THE INPUT:
• • •
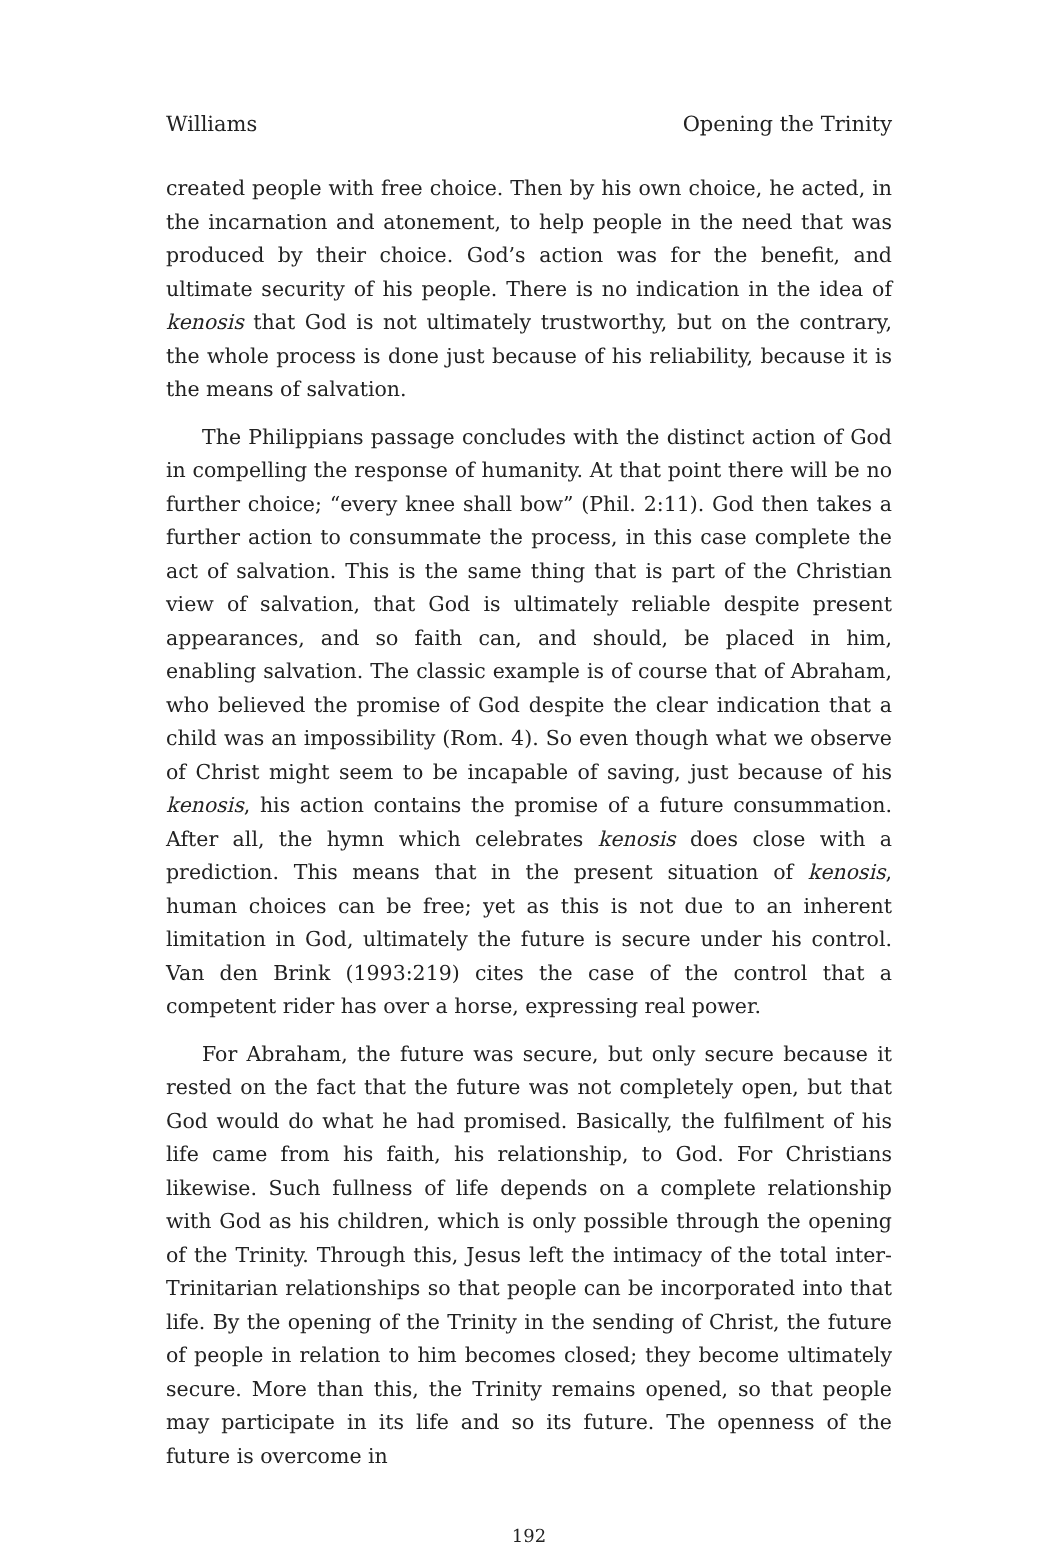Williams Opening the Trinity
created people with free choice. Then by his own choice, he acted, in the incarnation and atonement, to help people in the need that was produced by their choice. God’s action was for the benefit, and ultimate security of his people. There is no indication in the idea of kenosis that God is not ultimately trustworthy, but on the contrary, the whole process is done just because of his reliability, because it is the means of salvation.
The Philippians passage concludes with the distinct action of God in compelling the response of humanity. At that point there will be no further choice; “every knee shall bow” (Phil. 2:11). God then takes a further action to consummate the process, in this case complete the act of salvation. This is the same thing that is part of the Christian view of salvation, that God is ultimately reliable despite present appearances, and so faith can, and should, be placed in him, enabling salvation. The classic example is of course that of Abraham, who believed the promise of God despite the clear indication that a child was an impossibility (Rom. 4). So even though what we observe of Christ might seem to be incapable of saving, just because of his kenosis, his action contains the promise of a future consummation. After all, the hymn which celebrates kenosis does close with a prediction. This means that in the present situation of kenosis, human choices can be free; yet as this is not due to an inherent limitation in God, ultimately the future is secure under his control. Van den Brink (1993:219) cites the case of the control that a competent rider has over a horse, expressing real power.
For Abraham, the future was secure, but only secure because it rested on the fact that the future was not completely open, but that God would do what he had promised. Basically, the fulfilment of his life came from his faith, his relationship, to God. For Christians likewise. Such fullness of life depends on a complete relationship with God as his children, which is only possible through the opening of the Trinity. Through this, Jesus left the intimacy of the total inter-Trinitarian relationships so that people can be incorporated into that life. By the opening of the Trinity in the sending of Christ, the future of people in relation to him becomes closed; they become ultimately secure. More than this, the Trinity remains opened, so that people may participate in its life and so its future. The openness of the future is overcome in
192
• • •
WHAT IS NEEDED: Whenever the word "means" occurs in a line of the records, that line counts once; state the total alone.

SOLUTION TO THE EXERCISE: 2